生徒たちは、日中の訓練で疲れているはずだが、元気いっぱいである。恥ずかしがりで人前で話すのに苦労している奴もいるが、発声練習の時には大多数が大声でがなり立てる。ミャンマー人は、日本人の若者に比べればまだこういう場面で恥ずかしがりではないようだ。
何度も書いていると思うが、日本人は「ミスしちゃいけない」とか、「下手なこと、間違ったことは言えない」、という恥の気持ちが先に立って、授業では人前で後先考えずにはじけるタイプが少ない。確信のあることしか発言しない傾向にある。だから語学の勉強などでは、文法には強いが、話すのがからっきし弱い、という人が多い。
「恥」をかきたくない、というのは武士の時代からの精神性であろうが、外国人、特に欧米人と対等に伍していく上では、日本人の弱点とも言える。
まぁ、日本には外国人も少ないし、英語で話す場面がない、というのもあろう。日本にもっと外人がウヨウヨ居たら、日本人の英語力も上がるであろう。
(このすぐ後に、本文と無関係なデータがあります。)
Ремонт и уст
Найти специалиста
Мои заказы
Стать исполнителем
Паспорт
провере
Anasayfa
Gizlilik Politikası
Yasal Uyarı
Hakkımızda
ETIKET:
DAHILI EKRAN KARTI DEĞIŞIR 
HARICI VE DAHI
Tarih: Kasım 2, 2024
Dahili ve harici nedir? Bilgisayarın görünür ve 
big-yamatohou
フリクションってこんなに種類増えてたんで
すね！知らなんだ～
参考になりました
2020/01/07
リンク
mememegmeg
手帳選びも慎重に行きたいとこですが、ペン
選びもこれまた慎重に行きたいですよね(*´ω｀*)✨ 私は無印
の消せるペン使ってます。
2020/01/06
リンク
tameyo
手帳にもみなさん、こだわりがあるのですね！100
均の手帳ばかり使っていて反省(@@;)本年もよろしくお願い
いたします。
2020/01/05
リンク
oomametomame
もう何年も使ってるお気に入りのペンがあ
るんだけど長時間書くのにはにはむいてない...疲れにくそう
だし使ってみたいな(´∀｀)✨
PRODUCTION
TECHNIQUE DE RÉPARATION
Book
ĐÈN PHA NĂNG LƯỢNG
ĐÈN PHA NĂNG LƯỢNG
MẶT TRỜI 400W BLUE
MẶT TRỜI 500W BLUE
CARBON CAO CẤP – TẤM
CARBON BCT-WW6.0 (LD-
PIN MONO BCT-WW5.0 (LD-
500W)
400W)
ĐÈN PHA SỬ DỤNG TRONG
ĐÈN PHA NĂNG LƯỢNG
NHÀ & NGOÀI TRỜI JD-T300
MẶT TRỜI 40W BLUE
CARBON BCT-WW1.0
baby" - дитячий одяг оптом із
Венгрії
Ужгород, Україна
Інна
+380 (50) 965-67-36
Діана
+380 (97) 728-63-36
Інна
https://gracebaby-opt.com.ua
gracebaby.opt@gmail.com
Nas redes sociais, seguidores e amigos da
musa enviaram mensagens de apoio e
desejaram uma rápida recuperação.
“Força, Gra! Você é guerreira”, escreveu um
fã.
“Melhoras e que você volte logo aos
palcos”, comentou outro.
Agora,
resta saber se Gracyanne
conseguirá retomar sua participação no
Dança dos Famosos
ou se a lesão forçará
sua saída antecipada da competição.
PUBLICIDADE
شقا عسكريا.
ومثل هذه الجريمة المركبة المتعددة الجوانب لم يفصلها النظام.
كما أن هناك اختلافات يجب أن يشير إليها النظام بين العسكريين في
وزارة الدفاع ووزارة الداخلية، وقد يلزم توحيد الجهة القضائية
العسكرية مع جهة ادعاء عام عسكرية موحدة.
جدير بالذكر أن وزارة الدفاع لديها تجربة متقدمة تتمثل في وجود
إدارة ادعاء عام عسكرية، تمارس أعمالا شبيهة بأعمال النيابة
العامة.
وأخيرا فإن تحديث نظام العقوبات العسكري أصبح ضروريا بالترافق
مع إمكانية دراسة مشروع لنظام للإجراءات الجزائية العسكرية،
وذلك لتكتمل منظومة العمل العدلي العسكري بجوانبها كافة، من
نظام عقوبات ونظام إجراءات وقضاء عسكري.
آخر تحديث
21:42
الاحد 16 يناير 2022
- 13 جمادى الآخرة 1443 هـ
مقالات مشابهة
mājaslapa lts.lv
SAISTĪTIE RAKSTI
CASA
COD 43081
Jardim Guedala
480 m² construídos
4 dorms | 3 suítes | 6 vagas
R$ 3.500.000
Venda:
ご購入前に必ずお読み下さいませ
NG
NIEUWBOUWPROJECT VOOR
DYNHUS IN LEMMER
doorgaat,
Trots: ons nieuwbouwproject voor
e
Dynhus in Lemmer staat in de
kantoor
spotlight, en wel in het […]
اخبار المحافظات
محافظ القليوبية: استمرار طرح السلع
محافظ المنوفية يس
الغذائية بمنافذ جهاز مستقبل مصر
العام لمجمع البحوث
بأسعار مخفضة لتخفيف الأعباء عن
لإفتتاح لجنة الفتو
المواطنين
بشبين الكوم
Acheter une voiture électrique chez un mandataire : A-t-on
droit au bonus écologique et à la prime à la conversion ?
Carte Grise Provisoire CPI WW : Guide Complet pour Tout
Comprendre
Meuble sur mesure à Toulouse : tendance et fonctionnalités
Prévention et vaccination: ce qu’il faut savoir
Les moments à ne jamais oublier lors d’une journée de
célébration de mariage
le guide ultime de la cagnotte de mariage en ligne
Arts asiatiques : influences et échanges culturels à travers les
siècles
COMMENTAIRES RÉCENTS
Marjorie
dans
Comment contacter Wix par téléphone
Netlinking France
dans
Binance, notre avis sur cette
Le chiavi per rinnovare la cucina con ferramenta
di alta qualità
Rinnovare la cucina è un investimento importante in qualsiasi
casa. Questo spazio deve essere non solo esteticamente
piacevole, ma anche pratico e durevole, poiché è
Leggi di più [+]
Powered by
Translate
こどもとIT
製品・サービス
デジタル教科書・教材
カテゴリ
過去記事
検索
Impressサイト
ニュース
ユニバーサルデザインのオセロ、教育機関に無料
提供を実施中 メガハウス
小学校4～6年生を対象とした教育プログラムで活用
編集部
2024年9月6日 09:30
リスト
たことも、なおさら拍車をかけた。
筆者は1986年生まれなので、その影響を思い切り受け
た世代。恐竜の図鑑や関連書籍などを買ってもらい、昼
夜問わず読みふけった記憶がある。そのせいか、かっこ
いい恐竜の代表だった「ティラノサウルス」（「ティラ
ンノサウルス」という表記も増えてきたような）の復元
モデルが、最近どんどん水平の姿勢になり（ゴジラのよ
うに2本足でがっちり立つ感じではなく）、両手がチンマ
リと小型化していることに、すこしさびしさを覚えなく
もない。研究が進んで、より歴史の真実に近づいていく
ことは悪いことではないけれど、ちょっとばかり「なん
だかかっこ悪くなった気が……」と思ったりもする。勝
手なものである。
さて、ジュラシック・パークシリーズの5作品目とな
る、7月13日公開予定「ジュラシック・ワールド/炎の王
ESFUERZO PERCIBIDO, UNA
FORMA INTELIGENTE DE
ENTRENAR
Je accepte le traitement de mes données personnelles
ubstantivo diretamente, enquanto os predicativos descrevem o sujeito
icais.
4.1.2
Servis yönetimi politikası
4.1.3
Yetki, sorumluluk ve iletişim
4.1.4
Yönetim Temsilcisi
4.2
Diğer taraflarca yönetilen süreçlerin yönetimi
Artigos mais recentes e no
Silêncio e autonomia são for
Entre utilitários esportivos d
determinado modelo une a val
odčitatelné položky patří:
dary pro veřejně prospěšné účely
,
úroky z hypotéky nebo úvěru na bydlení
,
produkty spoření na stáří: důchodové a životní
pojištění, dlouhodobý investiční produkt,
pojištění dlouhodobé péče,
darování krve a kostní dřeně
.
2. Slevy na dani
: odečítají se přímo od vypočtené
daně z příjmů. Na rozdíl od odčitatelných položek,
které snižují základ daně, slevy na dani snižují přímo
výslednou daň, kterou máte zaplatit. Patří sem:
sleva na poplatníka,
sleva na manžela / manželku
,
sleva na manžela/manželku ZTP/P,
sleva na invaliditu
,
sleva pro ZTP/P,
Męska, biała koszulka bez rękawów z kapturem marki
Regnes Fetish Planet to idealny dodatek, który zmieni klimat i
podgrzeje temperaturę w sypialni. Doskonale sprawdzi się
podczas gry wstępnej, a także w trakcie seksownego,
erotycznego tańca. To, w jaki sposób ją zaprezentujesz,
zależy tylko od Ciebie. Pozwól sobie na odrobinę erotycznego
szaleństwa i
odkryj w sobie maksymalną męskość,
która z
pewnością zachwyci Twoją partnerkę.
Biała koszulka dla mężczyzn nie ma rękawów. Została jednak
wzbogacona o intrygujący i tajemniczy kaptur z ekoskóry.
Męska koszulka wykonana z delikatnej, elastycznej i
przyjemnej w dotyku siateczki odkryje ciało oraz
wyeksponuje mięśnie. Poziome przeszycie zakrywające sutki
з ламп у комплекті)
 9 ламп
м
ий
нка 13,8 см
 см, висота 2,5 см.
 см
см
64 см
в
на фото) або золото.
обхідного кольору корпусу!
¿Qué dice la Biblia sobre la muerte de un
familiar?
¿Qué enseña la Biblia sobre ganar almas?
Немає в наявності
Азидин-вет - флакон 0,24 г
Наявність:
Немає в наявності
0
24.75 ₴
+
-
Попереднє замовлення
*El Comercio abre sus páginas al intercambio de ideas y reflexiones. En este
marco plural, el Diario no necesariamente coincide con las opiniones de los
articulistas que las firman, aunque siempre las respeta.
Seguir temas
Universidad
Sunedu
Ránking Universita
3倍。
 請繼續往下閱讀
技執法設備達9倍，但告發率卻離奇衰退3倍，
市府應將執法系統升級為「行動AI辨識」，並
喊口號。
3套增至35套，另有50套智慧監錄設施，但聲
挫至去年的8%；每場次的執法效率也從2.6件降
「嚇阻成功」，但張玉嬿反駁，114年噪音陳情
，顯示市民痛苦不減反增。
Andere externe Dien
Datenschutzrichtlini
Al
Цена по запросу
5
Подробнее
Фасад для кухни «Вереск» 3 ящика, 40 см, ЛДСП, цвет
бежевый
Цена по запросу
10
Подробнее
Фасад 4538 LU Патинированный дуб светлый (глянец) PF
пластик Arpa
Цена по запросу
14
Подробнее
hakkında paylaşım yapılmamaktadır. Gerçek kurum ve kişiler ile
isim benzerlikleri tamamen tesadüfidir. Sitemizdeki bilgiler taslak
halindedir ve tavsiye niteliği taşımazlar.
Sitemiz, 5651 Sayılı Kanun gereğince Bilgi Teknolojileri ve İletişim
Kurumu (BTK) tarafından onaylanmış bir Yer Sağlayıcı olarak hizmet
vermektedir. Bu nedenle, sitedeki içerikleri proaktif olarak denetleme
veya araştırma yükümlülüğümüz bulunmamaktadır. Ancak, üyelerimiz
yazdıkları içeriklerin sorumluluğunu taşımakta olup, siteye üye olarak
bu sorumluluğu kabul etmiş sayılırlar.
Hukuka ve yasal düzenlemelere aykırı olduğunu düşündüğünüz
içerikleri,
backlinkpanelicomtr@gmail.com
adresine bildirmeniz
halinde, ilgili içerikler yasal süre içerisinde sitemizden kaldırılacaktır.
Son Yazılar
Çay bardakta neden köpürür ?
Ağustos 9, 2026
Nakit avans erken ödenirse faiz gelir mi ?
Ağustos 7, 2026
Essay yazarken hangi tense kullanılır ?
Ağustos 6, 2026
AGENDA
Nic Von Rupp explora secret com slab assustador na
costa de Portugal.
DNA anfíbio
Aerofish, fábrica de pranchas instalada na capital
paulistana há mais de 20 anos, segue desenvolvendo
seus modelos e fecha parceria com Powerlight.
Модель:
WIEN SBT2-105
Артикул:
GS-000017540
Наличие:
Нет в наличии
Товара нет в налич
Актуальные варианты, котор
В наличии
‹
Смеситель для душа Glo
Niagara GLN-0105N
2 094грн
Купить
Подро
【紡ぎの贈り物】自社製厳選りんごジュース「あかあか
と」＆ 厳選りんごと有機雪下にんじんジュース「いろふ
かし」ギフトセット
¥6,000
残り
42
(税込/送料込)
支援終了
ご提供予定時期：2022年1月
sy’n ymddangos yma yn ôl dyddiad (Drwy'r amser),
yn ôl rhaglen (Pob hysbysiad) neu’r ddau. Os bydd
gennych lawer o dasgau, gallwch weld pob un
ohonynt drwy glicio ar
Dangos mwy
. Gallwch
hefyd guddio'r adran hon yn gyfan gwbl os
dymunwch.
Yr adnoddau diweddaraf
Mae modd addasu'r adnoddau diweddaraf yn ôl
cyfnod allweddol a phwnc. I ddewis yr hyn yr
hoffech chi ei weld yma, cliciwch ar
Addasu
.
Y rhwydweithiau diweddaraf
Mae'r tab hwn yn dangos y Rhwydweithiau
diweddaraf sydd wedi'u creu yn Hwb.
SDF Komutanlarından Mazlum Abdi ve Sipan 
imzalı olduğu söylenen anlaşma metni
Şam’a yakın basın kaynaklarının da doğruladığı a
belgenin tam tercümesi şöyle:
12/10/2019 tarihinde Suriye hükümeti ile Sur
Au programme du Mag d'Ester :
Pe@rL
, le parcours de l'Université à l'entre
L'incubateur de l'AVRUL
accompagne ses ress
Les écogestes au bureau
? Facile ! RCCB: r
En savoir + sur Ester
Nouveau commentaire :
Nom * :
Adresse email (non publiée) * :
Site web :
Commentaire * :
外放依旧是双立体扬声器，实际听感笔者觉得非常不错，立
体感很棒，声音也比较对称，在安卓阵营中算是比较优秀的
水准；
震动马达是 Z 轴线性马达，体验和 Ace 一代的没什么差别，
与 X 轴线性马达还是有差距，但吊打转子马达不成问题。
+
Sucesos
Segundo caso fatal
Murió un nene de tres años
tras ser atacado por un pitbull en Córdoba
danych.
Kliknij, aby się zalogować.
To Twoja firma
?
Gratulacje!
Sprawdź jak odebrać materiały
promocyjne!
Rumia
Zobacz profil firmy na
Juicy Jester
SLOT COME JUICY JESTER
授業が終わって帰り道、ユリ外国語学校の面々と車に同乗したので、色々聞いてみる。
・彼らの学校では、英語の他に、韓国語、日本語も教えている。英語、韓国語、日本語の順に人気がある。(ミャンマーではなぜか韓流ドラマやK-Popが大人気である)
・先生二人は、英語圏で生活したことはなく、ヤンゴンで英語を勉強したという。その割にはしっかりした英語をしゃべる。

このような英語の授業なら、大金を払う価値はある。
訓練生たちが卒業時、英語に自信が持てるようになっていることを期待。